◆ WORK TASK ◆
Only the lines below starting at the one containing "अध्यापय च सर्वाणि" and ending at the one containing "तत् कीर्तिसुरभिस् तस्याः" belong in the answer, each copied exactly.

== Segment start ==

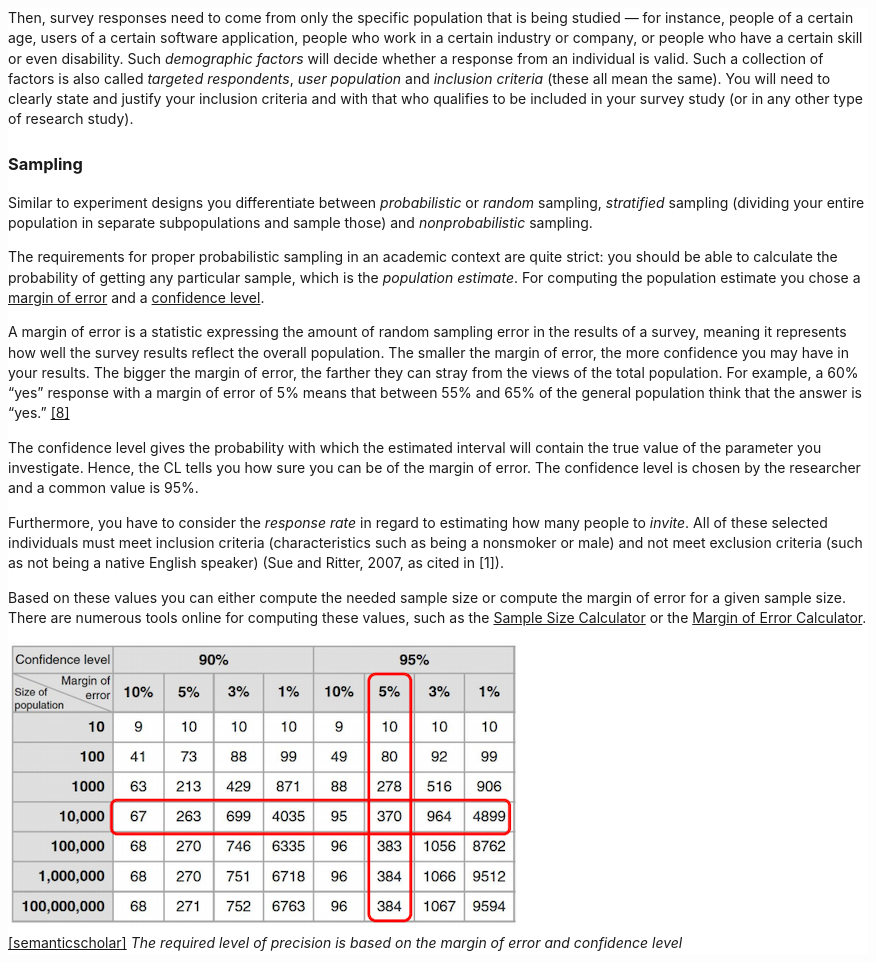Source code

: Then, survey responses need to come from only the specific population that is being studied — for instance, people of a certain age, users of a certain software application, people who work in a certain industry or company, or people who have a certain skill or even disability. Such *demographic factors* will decide whether a response from an individual is valid. Such a collection of factors is also called *targeted respondents*, *user population* and *inclusion criteria* (these all mean the same). You will need to clearly state and justify your inclusion criteria and with that who qualifies to be included in your survey study (or in any other type of research study).

### Sampling

Similar to experiment designs you differentiate between *probabilistic* or *random* sampling, *stratified* sampling (dividing your entire population in separate subpopulations and sample those) and *nonprobabilistic* sampling.  

The requirements for proper probabilistic sampling in an academic context are quite strict: you should be able to calculate the probability of getting any particular sample, which is the *population estimate*. For computing the population estimate you chose a [margin of error](https://en.wikipedia.org/wiki/Margin_of_error) and a [confidence level](https://www.statisticshowto.com/confidence-level/). 

A margin of error is a statistic expressing the amount of random sampling error in the results of a survey, meaning it represents how well the survey results reflect the overall population. The smaller the margin of error, the more confidence you may have in your results. The bigger the margin of error, the farther they can stray from the views of the total population. For example, a 60% “yes” response with a margin of error of 5% means that between 55% and 65% of the general population think that the answer is “yes.” [[8]](https://www.surveymonkey.com/mp/margin-of-error-calculator/)

The confidence level gives the probability with which the estimated interval will contain the true value of the parameter you investigate. Hence, the CL tells you how sure you can be of the margin of error. The confidence level is chosen by the researcher and a common value is 95%. 

Furthermore, you have to consider the *response rate* in regard to estimating how many people to *invite*. All of these selected individuals must meet inclusion criteria (characteristics such as being a nonsmoker or male) and not meet exclusion criteria (such as not being a native English speaker) (Sue and Ritter, 2007, as cited in [1]).

Based on these values you can either compute the needed sample size or compute the margin of error for a given sample size. There are numerous tools online for computing these values, such as the [Sample Size Calculator](https://www.checkmarket.com/sample-size-calculator/) or  the [Margin of Error Calculator](https://www.surveymonkey.com/mp/margin-of-error-calculator/).

![survey_04](img/07/survey_04.png)  
[[semanticscholar]](https://pdfs.semanticscholar.org/d142/c1b2488ea054112187b347e1a5fa83a3d54e.pdf) *The required level of precision is based on the margin of error and confidence level*
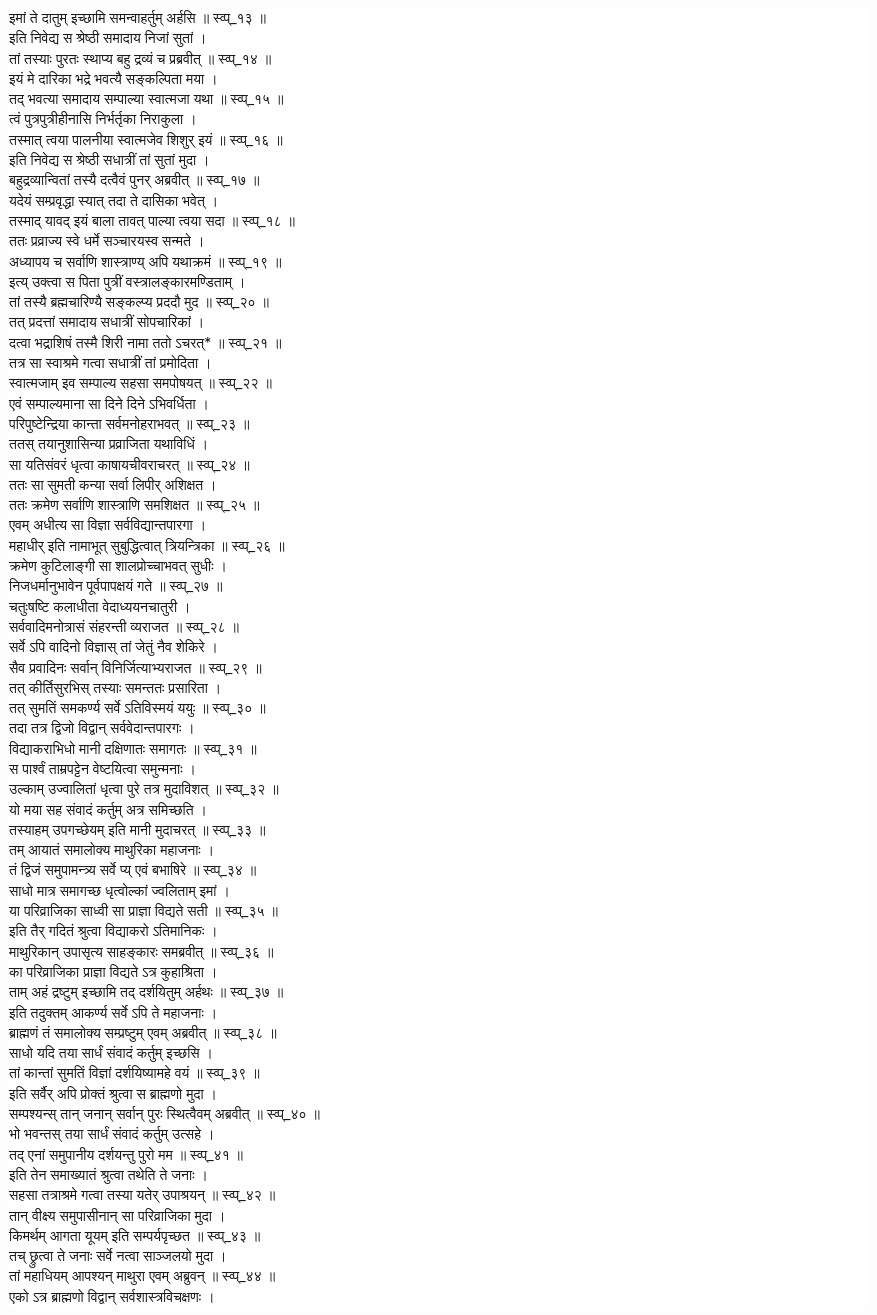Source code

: इमां ते दातुम् इच्छामि समन्वाहर्तुम् अर्हसि ॥ स्व्प्_१३ ॥  
इति निवेद्य स श्रेष्ठी समादाय निजां सुतां ।  
तां तस्याः पुरतः स्थाप्य बहु द्रव्यं च प्रब्रवीत् ॥ स्व्प्_१४ ॥  
इयं मे दारिका भद्रे भवत्यै सङ्कल्पिता मया ।  
तद् भवत्या समादाय सम्पाल्या स्वात्मजा यथा ॥ स्व्प्_१५ ॥  
त्वं पुत्रपुत्रीहीनासि निर्भर्तृका निराकुला ।  
तस्मात् त्वया पालनीया स्वात्मजेव शिशुर् इयं ॥ स्व्प्_१६ ॥  
इति निवेद्य स श्रेष्ठी सधात्रीं तां सुतां मुदा ।  
बहुद्रव्यान्वितां तस्यै दत्वैवं पुनर् अब्रवीत् ॥ स्व्प्_१७ ॥  
यदेयं सम्प्रवृद्धा स्यात् तदा ते दासिका भवेत् ।  
तस्माद् यावद् इयं बाला तावत् पाल्या त्वया सदा ॥ स्व्प्_१८ ॥  
ततः प्रव्राज्य स्वे धर्मे सञ्चारयस्व सन्मते ।  
अध्यापय च सर्वाणि शास्त्राण्य् अपि यथाक्रमं ॥ स्व्प्_१९ ॥  
इत्य् उक्त्वा स पिता पुत्रीं वस्त्रालङ्कारमण्डिताम् ।  
तां तस्यै ब्रह्मचारिण्यै सङ्कल्प्य प्रददौ मुद ॥ स्व्प्_२० ॥  
तत् प्रदत्तां समादाय सधात्रीं सोपचारिकां ।  
दत्वा भद्राशिषं तस्मै शिरी नामा ततो ऽचरत्* ॥ स्व्प्_२१ ॥  
तत्र सा स्वाश्रमे गत्वा सधात्रीं तां प्रमोदिता ।  
स्वात्मजाम् इव सम्पाल्य सहसा समपोषयत् ॥ स्व्प्_२२ ॥  
एवं सम्पाल्यमाना सा दिने दिने ऽभिवर्धिता ।  
परिपुष्टेन्द्रिया कान्ता सर्वमनोहराभवत् ॥ स्व्प्_२३ ॥  
ततस् तयानुशासिन्या प्रव्राजिता यथाविधिं ।  
सा यतिसंवरं धृत्वा काषायचीवराचरत् ॥ स्व्प्_२४ ॥  
ततः सा सुमती कन्या सर्वा लिपीर् अशिक्षत ।  
ततः क्रमेण सर्वाणि शास्त्राणि समशिक्षत ॥ स्व्प्_२५ ॥  
एवम् अधीत्य सा विज्ञा सर्वविद्यान्तपारगा ।  
महाधीर् इति नामाभूत् सुबुद्धित्वात् त्रियन्त्रिका ॥ स्व्प्_२६ ॥  
क्रमेण कुटिलाङ्गी सा शालप्रोच्चाभवत् सुधीः ।  
निजधर्मानुभावेन पूर्वपापक्षयं गते ॥ स्व्प्_२७ ॥  
चतुःषष्टि कलाधीता वेदाध्ययनचातुरी ।  
सर्ववादिमनोत्रासं संहरन्ती व्यराजत ॥ स्व्प्_२८ ॥  
सर्वे ऽपि वादिनो विज्ञास् तां जेतुं नैव शेकिरे ।  
सैव प्रवादिनः सर्वान् विनिर्जित्याभ्यराजत ॥ स्व्प्_२९ ॥  
तत् कीर्तिसुरभिस् तस्याः समन्ततः प्रसारिता ।  
तत् सुमतिं समकर्ण्य सर्वे ऽतिविस्मयं ययुः ॥ स्व्प्_३० ॥  
तदा तत्र द्विजो विद्वान् सर्ववेदान्तपारगः ।  
विद्याकराभिधो मानी दक्षिणातः समागतः ॥ स्व्प्_३१ ॥  
स पार्श्वं ताम्रपट्टेन वेष्टयित्वा समुन्मनाः ।  
उल्काम् उज्वालितां धृत्वा पुरे तत्र मुदाविशत् ॥ स्व्प्_३२ ॥  
यो मया सह संवादं कर्तुम् अत्र समिच्छति ।  
तस्याहम् उपगच्छेयम् इति मानी मुदाचरत् ॥ स्व्प्_३३ ॥  
तम् आयातं समालोक्य माथुरिका महाजनाः ।  
तं द्विजं समुपामन्त्र्य सर्वे प्य् एवं बभाषिरे ॥ स्व्प्_३४ ॥  
साधो मात्र समागच्छ धृत्वोल्कां ज्वलिताम् इमां ।  
या परिव्राजिका साध्वी सा प्राज्ञा विद्यते सती ॥ स्व्प्_३५ ॥  
इति तैर् गदितं श्रुत्वा विद्याकरो ऽतिमानिकः ।  
माथुरिकान् उपासृत्य साहङ्कारः समब्रवीत् ॥ स्व्प्_३६ ॥  
का परिव्राजिका प्राज्ञा विद्यते ऽत्र कुहाश्रिता ।  
ताम् अहं द्रष्टुम् इच्छामि तद् दर्शयितुम् अर्हथः ॥ स्व्प्_३७ ॥  
इति तदुक्तम् आकर्ण्य सर्वे ऽपि ते महाजनाः ।  
ब्राह्मणं तं समालोक्य सम्प्रष्टुम् एवम् अब्रवीत् ॥ स्व्प्_३८ ॥  
साधो यदि तया सार्धं संवादं कर्तुम् इच्छसि ।  
तां कान्तां सुमतिं विज्ञां दर्शयिष्यामहे वयं ॥ स्व्प्_३९ ॥  
इति सर्वैर् अपि प्रोक्तं श्रुत्वा स ब्राह्मणो मुदा ।  
सम्पश्यन्स् तान् जनान् सर्वान् पुरः स्थित्वैवम् अब्रवीत् ॥ स्व्प्_४० ॥  
भो भवन्तस् तया सार्धं संवादं कर्तुम् उत्सहे ।  
तद् एनां समुपानीय दर्शयन्तु पुरो मम ॥ स्व्प्_४१ ॥  
इति तेन समाख्यातं श्रुत्वा तथेति ते जनाः ।  
सहसा तत्राश्रमे गत्वा तस्या यतेर् उपाश्रयन् ॥ स्व्प्_४२ ॥  
तान् वीक्ष्य समुपासीनान् सा परिव्राजिका मुदा ।  
किमर्थम् आगता यूयम् इति सम्पर्यपृच्छत ॥ स्व्प्_४३ ॥  
तच् छ्रुत्वा ते जनाः सर्वे नत्वा साञ्जलयो मुदा ।  
तां महाधियम् आपश्यन् माथुरा एवम् अब्रुवन् ॥ स्व्प्_४४ ॥  
एको ऽत्र ब्राह्मणो विद्वान् सर्वशास्त्रविचक्षणः ।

== Segment end ==

◆ RESULT OF THIS TASK ◆
अध्यापय च सर्वाणि शास्त्राण्य् अपि यथाक्रमं ॥ स्व्प्_१९ ॥  
इत्य् उक्त्वा स पिता पुत्रीं वस्त्रालङ्कारमण्डिताम् ।  
तां तस्यै ब्रह्मचारिण्यै सङ्कल्प्य प्रददौ मुद ॥ स्व्प्_२० ॥  
तत् प्रदत्तां समादाय सधात्रीं सोपचारिकां ।  
दत्वा भद्राशिषं तस्मै शिरी नामा ततो ऽचरत्* ॥ स्व्प्_२१ ॥  
तत्र सा स्वाश्रमे गत्वा सधात्रीं तां प्रमोदिता ।  
स्वात्मजाम् इव सम्पाल्य सहसा समपोषयत् ॥ स्व्प्_२२ ॥  
एवं सम्पाल्यमाना सा दिने दिने ऽभिवर्धिता ।  
परिपुष्टेन्द्रिया कान्ता सर्वमनोहराभवत् ॥ स्व्प्_२३ ॥  
ततस् तयानुशासिन्या प्रव्राजिता यथाविधिं ।  
सा यतिसंवरं धृत्वा काषायचीवराचरत् ॥ स्व्प्_२४ ॥  
ततः सा सुमती कन्या सर्वा लिपीर् अशिक्षत ।  
ततः क्रमेण सर्वाणि शास्त्राणि समशिक्षत ॥ स्व्प्_२५ ॥  
एवम् अधीत्य सा विज्ञा सर्वविद्यान्तपारगा ।  
महाधीर् इति नामाभूत् सुबुद्धित्वात् त्रियन्त्रिका ॥ स्व्प्_२६ ॥  
क्रमेण कुटिलाङ्गी सा शालप्रोच्चाभवत् सुधीः ।  
निजधर्मानुभावेन पूर्वपापक्षयं गते ॥ स्व्प्_२७ ॥  
चतुःषष्टि कलाधीता वेदाध्ययनचातुरी ।  
सर्ववादिमनोत्रासं संहरन्ती व्यराजत ॥ स्व्प्_२८ ॥  
सर्वे ऽपि वादिनो विज्ञास् तां जेतुं नैव शेकिरे ।  
सैव प्रवादिनः सर्वान् विनिर्जित्याभ्यराजत ॥ स्व्प्_२९ ॥  
तत् कीर्तिसुरभिस् तस्याः समन्ततः प्रसारिता ।  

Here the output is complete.